Dataset entries

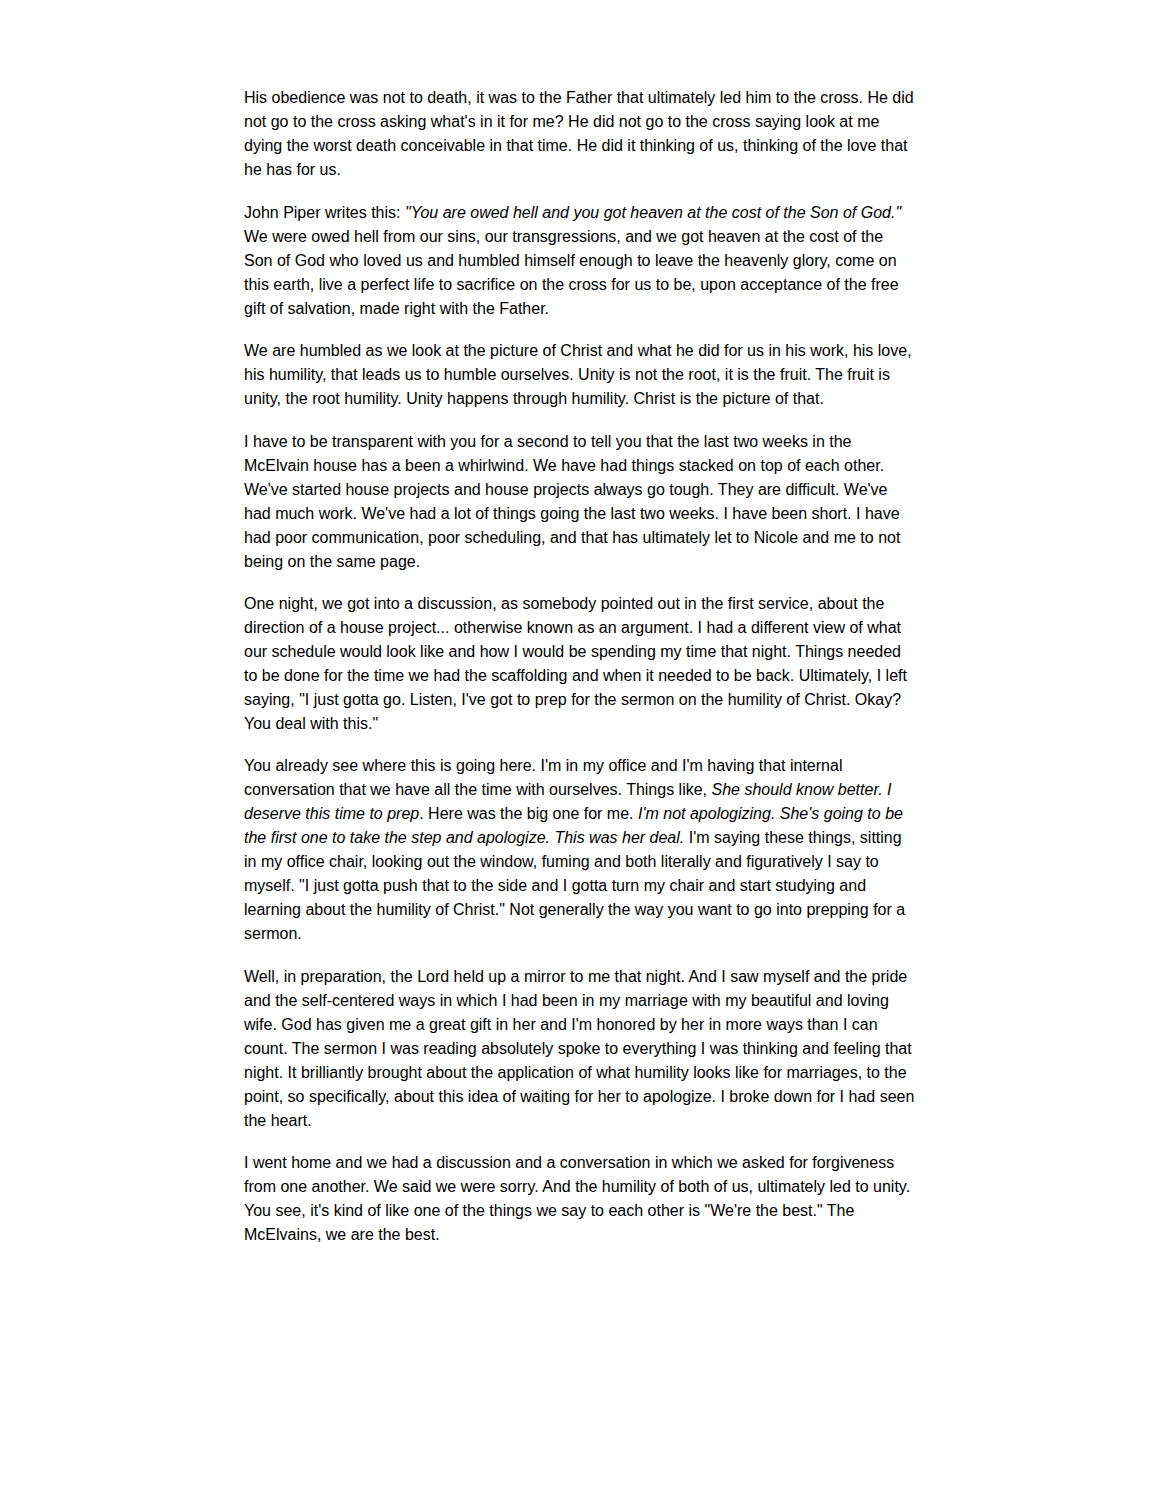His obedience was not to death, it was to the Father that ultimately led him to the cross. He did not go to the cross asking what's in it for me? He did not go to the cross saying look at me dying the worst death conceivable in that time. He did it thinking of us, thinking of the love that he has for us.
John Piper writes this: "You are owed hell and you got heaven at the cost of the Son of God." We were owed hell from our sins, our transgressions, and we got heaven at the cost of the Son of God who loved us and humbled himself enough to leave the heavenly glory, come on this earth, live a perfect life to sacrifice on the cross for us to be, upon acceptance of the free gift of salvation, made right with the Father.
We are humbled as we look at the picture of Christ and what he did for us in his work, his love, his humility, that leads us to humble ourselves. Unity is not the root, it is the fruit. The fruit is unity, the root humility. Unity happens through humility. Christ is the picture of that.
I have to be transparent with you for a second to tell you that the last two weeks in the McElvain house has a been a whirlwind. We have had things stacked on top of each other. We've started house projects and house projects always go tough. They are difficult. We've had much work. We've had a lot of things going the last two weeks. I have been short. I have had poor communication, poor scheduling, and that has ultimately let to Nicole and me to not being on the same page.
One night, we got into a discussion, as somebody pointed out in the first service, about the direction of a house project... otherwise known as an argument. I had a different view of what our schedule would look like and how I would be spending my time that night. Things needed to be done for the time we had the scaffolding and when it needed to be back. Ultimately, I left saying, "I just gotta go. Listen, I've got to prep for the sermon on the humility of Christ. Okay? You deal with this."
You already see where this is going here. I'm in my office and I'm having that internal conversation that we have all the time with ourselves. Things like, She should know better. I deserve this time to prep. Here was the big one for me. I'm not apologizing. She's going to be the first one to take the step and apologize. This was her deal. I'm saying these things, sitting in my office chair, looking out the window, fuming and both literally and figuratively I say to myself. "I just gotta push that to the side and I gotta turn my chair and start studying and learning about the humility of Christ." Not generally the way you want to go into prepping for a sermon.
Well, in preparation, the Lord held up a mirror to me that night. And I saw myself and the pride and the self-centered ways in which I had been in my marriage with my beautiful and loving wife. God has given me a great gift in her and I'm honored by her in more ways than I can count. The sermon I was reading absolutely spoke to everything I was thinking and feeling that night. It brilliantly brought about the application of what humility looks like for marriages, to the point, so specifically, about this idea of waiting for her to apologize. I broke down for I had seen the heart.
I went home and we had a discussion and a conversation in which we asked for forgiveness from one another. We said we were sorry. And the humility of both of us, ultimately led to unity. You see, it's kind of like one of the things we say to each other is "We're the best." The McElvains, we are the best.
* * *
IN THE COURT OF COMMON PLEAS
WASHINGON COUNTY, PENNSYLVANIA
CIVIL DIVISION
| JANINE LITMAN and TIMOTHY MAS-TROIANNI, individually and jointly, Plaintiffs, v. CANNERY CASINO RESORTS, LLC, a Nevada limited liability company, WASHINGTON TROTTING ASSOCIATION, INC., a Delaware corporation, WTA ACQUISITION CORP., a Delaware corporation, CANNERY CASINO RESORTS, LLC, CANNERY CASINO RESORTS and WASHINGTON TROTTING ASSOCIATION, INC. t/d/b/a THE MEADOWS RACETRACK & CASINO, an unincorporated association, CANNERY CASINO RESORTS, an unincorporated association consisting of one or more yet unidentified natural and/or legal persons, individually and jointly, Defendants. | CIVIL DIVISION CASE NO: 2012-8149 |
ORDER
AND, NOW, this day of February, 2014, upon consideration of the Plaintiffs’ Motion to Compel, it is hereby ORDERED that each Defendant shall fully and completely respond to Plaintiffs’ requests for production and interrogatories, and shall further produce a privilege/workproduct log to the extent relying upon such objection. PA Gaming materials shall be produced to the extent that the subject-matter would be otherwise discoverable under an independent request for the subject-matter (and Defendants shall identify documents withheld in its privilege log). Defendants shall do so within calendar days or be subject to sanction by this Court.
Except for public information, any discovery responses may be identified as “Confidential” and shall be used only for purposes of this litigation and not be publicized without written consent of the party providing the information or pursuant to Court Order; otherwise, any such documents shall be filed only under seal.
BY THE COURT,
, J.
==
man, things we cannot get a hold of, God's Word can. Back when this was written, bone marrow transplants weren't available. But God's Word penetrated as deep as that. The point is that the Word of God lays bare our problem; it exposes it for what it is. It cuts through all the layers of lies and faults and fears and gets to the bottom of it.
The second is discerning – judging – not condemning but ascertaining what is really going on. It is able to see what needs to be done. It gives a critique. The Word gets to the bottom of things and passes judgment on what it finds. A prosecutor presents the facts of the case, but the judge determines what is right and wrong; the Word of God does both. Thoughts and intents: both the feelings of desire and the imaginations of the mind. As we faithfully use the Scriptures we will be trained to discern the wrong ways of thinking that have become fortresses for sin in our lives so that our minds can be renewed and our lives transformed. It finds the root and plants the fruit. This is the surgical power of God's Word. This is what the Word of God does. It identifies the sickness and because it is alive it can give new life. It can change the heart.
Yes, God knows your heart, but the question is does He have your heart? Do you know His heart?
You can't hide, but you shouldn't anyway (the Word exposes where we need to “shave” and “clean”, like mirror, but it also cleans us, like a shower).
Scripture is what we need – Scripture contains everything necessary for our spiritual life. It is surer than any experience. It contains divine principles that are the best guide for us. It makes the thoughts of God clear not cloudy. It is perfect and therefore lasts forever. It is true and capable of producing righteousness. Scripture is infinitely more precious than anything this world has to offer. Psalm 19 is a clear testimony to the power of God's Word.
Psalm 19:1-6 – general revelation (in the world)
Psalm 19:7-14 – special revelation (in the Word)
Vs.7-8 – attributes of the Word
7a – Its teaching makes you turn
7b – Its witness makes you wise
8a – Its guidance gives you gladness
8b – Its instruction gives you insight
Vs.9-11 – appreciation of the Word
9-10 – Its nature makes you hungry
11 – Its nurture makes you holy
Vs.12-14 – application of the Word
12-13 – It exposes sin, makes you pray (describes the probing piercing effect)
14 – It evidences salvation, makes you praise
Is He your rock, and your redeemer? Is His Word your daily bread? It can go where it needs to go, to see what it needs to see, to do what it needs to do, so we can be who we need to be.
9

▶ Assignment
The required output is the stretch of entries above from the line containing "Yes, God knows" through the line containing "You can't hide, but", reproduced exactly.

▶ Result for this task
Yes, God knows your heart, but the question is does He have your heart? Do you know His heart?
You can't hide, but you shouldn't anyway (the Word exposes where we need to “shave” and “clean”, like mirror, but it also cleans us, like a shower).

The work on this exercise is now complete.